> Exercise description: Restrict the output to the lines below starting at the one that contains "Document page, 1241x1754 pixels." and ending at the one that contains "Identify the document", and restate them word for word, both ends included.

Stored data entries
================
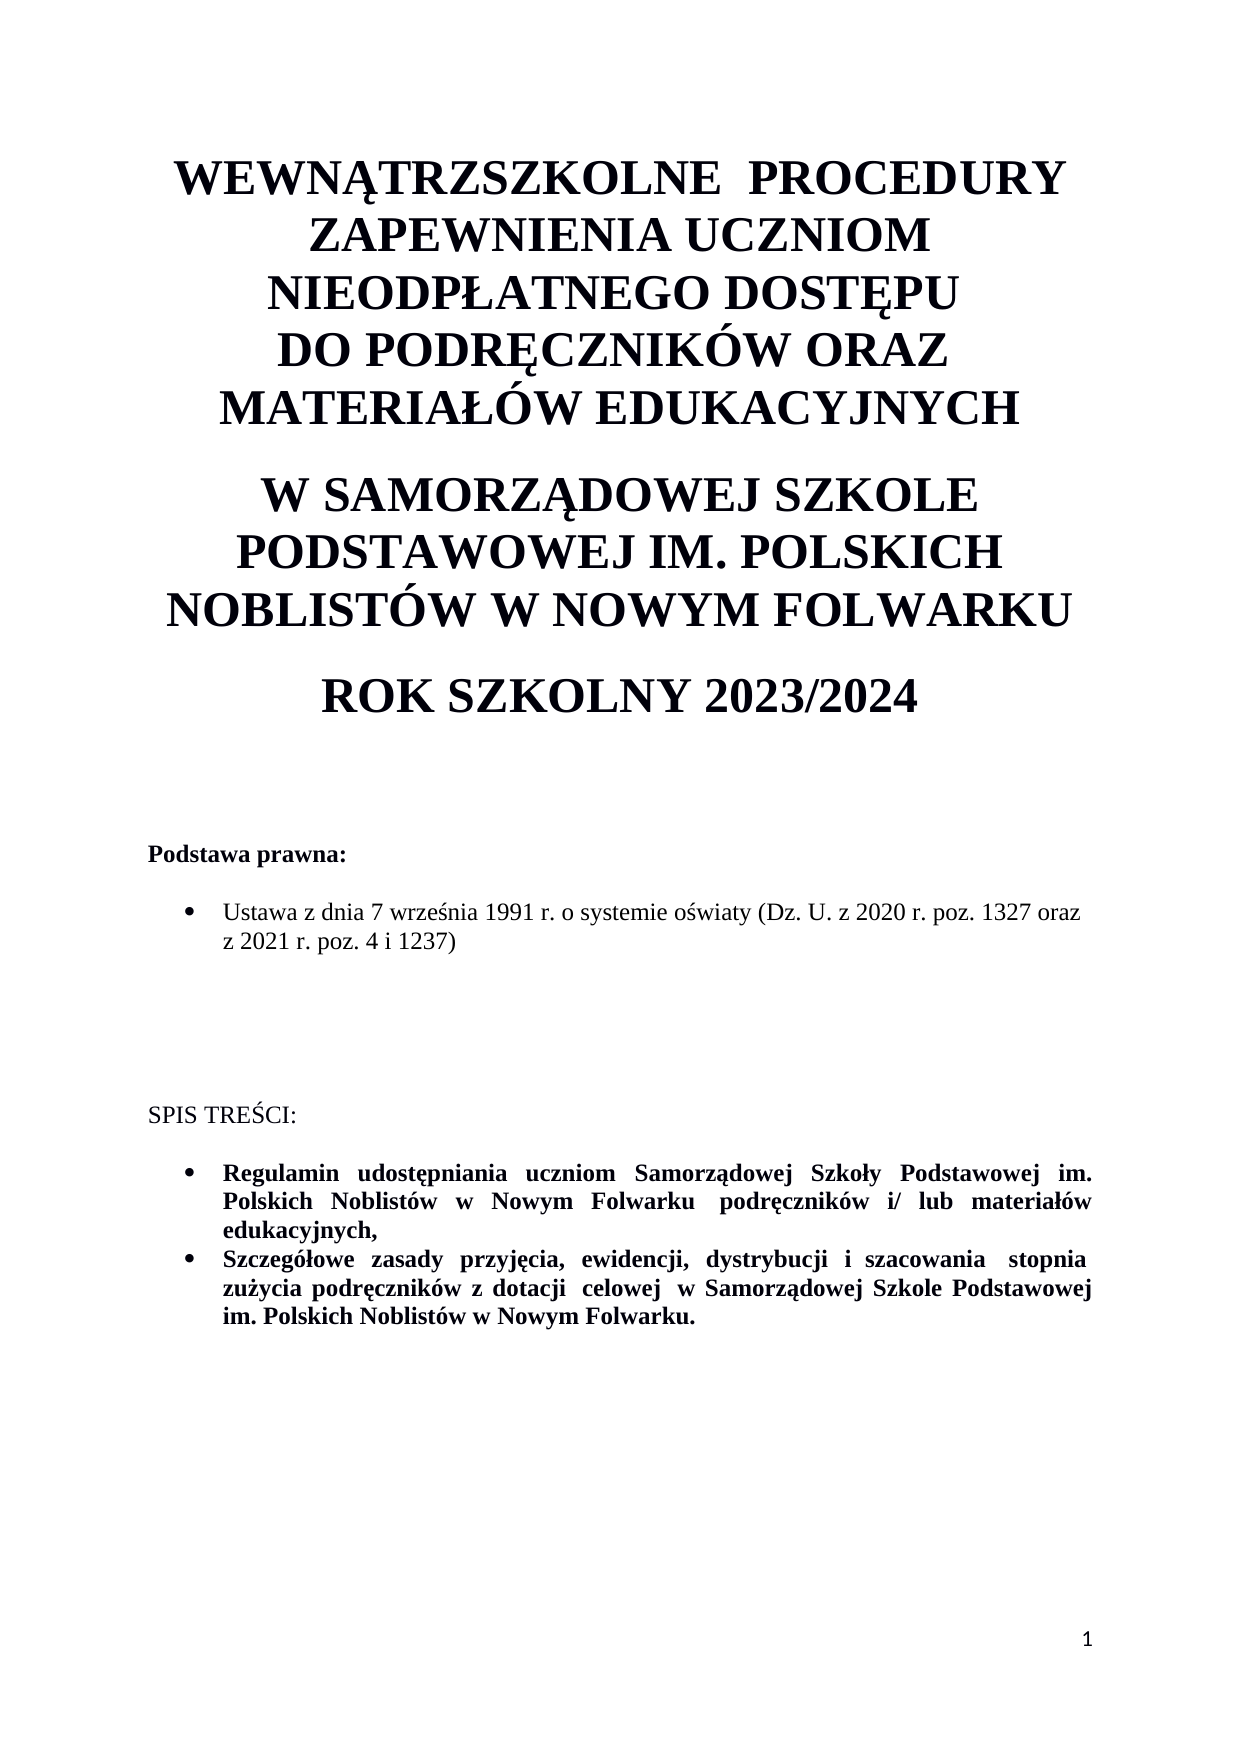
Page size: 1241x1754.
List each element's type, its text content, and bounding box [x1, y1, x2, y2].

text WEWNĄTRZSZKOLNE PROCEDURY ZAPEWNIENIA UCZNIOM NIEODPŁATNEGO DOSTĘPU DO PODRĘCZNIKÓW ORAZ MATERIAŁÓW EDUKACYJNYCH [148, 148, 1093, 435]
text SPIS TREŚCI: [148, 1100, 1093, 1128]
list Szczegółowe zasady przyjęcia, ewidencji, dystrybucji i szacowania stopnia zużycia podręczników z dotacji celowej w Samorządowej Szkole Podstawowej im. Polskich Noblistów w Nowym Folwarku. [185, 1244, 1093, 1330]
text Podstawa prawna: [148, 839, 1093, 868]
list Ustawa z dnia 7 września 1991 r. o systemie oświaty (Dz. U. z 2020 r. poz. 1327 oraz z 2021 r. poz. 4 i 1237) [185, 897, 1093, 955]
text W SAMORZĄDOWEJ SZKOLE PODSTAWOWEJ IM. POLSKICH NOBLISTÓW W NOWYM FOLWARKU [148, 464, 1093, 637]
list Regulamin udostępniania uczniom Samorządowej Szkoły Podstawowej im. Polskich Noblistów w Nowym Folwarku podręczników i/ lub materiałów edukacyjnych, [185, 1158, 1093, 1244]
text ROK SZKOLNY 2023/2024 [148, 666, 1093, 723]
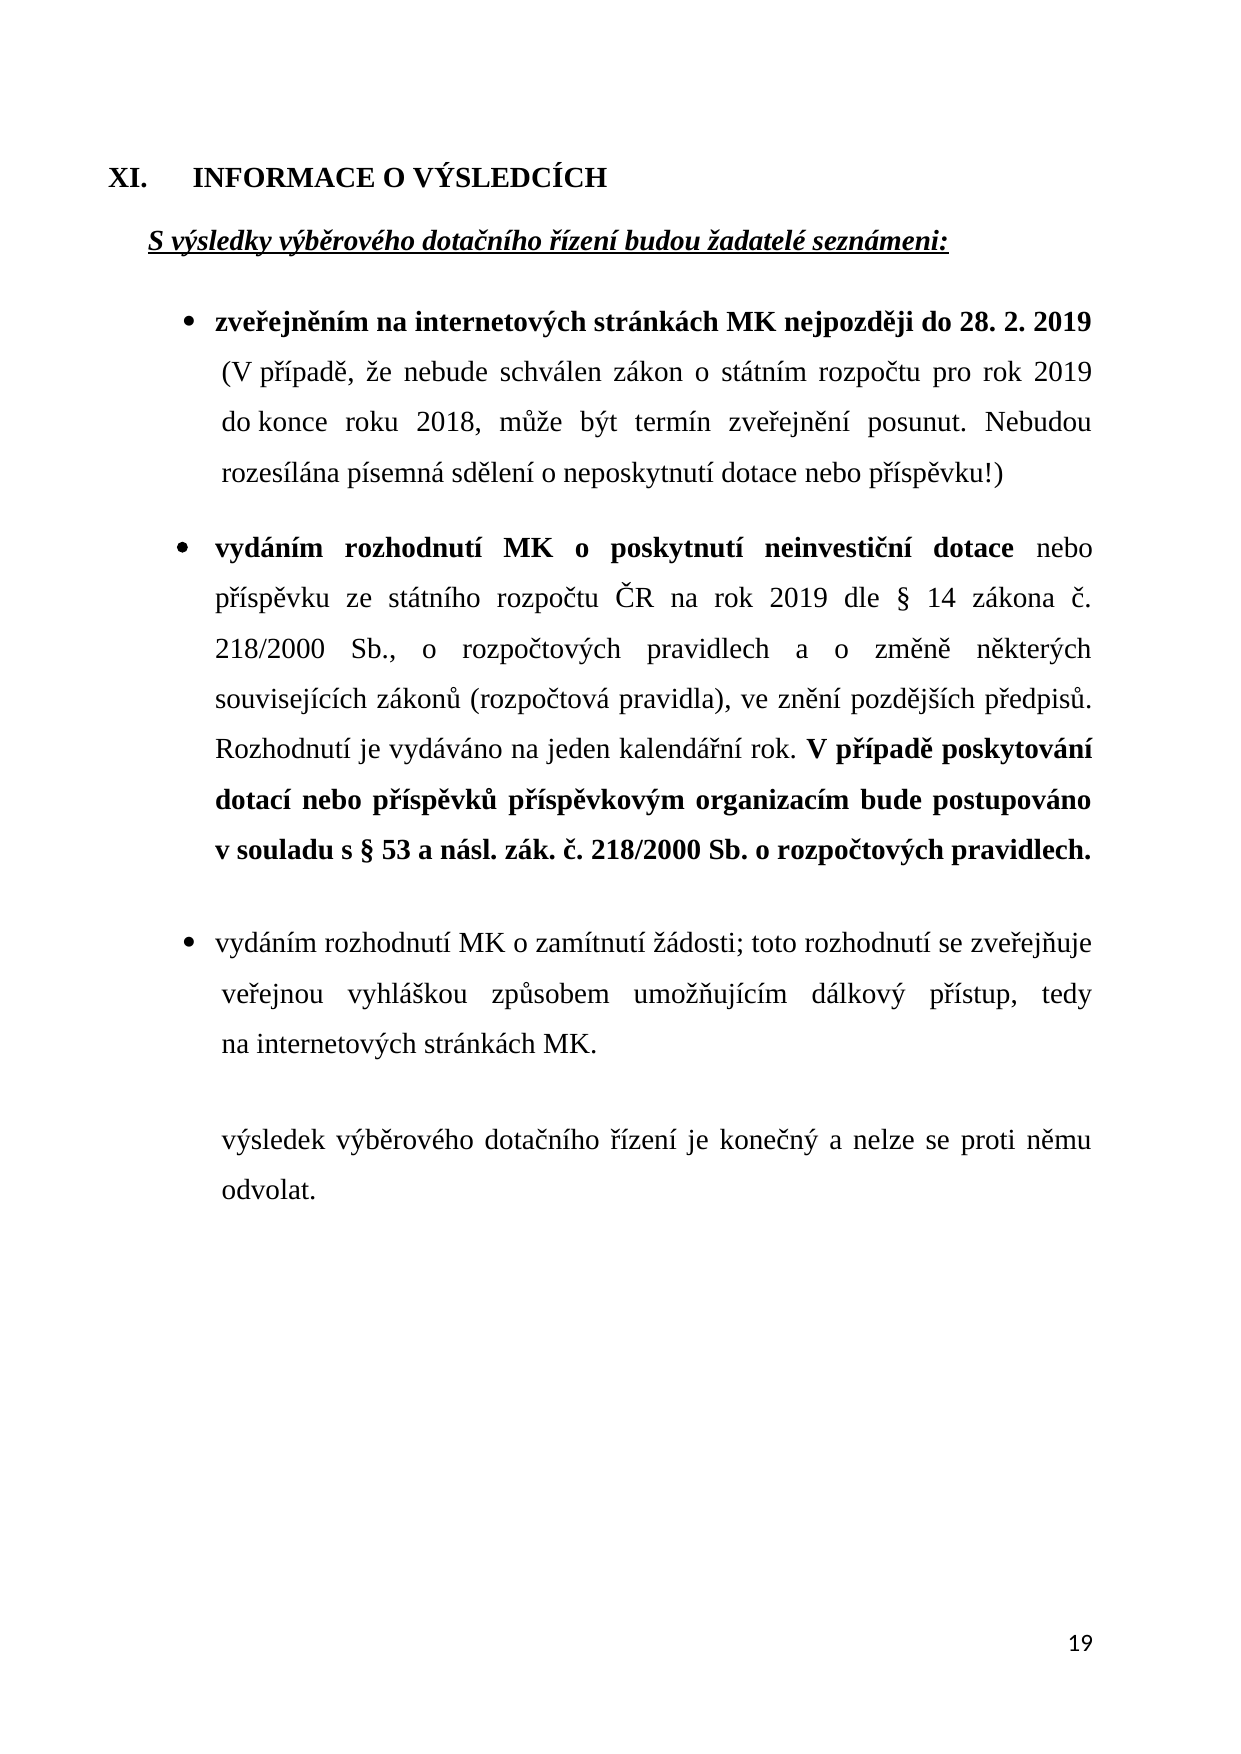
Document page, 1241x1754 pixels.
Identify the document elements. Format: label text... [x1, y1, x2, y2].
================
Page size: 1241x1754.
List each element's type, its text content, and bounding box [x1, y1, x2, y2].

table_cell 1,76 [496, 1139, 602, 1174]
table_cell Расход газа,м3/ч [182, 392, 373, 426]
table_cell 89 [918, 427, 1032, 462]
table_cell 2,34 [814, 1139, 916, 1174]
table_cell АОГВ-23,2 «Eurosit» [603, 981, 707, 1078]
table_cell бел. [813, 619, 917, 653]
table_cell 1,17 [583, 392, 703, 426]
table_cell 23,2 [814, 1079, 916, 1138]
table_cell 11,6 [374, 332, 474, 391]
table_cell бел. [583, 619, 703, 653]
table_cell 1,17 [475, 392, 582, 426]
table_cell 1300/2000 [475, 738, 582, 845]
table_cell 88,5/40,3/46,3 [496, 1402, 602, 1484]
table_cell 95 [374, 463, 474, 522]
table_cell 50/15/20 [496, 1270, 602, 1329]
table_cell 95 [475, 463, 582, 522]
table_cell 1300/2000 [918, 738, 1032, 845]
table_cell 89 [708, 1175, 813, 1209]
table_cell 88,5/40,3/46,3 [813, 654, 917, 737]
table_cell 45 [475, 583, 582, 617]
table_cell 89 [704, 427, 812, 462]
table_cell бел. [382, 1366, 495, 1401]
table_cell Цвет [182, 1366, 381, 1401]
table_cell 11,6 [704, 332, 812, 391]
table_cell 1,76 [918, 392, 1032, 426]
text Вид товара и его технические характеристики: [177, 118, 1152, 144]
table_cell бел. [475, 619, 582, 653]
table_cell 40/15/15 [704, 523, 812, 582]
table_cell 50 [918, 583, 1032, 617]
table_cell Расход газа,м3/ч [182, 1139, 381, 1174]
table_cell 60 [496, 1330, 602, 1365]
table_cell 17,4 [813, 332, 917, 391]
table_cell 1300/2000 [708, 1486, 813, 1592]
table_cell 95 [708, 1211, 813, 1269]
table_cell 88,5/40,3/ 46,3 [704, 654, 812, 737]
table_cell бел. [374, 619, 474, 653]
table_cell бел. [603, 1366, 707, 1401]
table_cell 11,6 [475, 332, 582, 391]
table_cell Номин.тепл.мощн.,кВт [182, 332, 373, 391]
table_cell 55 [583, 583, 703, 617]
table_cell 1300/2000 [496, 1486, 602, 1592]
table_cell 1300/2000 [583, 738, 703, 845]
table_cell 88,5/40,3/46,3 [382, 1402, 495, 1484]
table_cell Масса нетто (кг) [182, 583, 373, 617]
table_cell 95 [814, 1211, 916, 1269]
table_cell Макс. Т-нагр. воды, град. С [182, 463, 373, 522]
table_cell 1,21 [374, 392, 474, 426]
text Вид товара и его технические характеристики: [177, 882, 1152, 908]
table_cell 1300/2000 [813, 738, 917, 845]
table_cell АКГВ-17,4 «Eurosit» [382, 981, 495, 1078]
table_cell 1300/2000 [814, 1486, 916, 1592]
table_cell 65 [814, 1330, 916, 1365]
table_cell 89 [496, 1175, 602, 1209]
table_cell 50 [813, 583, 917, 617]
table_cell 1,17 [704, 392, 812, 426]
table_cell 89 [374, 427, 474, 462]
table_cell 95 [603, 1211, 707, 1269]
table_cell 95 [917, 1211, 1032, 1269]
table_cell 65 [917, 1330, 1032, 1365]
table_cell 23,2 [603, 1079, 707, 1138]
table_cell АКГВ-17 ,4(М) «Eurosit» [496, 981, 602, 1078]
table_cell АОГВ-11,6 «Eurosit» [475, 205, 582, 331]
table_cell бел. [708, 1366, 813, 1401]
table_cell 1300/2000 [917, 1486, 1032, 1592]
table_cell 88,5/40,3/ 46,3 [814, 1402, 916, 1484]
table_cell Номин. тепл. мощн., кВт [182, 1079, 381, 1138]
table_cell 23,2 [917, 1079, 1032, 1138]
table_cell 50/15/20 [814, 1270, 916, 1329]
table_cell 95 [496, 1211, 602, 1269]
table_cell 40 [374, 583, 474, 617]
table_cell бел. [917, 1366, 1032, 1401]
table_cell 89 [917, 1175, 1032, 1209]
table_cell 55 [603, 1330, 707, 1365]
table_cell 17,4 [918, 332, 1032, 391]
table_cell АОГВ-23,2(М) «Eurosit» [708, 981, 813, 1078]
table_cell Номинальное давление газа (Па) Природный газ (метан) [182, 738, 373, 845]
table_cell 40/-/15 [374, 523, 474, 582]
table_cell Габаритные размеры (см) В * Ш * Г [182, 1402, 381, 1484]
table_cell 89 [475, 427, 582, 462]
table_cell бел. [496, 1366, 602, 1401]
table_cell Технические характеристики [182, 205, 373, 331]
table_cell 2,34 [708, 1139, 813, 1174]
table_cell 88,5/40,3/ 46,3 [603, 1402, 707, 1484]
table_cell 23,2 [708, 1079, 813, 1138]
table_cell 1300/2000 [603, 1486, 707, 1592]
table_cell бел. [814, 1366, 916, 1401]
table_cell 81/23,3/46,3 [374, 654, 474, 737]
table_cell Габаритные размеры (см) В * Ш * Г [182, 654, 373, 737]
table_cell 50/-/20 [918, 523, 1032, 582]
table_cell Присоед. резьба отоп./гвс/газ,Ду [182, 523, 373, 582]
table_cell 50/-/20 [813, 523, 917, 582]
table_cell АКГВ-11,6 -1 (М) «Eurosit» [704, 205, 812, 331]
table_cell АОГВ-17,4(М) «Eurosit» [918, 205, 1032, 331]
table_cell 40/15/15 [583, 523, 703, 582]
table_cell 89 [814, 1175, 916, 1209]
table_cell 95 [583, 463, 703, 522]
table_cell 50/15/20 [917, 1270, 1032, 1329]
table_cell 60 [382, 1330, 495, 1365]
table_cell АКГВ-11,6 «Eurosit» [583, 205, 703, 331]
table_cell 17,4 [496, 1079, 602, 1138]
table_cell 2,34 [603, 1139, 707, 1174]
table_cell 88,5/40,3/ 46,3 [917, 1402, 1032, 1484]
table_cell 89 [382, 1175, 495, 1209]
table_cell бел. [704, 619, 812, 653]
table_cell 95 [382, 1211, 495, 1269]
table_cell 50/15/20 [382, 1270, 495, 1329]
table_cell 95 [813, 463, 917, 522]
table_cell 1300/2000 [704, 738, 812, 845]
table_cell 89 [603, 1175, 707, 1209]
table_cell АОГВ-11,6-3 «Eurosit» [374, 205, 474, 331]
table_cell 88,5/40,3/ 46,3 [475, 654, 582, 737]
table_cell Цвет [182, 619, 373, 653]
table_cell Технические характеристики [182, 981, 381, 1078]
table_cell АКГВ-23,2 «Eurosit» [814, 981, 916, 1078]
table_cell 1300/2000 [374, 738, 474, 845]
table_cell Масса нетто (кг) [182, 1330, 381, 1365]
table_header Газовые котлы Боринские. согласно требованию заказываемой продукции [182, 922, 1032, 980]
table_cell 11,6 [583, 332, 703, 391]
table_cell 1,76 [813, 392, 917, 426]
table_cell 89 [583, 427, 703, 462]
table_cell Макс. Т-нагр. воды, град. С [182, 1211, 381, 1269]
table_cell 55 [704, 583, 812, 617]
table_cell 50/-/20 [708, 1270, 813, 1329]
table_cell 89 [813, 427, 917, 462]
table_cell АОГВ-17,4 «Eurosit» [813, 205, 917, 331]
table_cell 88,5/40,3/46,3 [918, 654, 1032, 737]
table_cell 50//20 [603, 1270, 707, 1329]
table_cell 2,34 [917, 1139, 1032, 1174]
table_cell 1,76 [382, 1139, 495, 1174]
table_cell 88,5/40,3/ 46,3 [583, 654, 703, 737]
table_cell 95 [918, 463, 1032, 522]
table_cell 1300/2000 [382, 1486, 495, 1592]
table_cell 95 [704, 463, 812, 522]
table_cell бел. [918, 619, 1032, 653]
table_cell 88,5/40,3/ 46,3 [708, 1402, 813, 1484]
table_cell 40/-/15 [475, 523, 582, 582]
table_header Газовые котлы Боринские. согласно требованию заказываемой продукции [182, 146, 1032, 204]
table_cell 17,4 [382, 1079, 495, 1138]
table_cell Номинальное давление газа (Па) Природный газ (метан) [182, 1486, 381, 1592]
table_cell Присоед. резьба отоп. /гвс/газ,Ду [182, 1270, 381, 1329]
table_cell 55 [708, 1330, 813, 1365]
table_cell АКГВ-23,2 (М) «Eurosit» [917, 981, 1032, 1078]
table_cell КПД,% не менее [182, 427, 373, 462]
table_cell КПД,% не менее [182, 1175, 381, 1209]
================
> Exercise result:
Document page, 1241x1754 pixels.
Identify the document elements. Format: label text... [x1, y1, x2, y2].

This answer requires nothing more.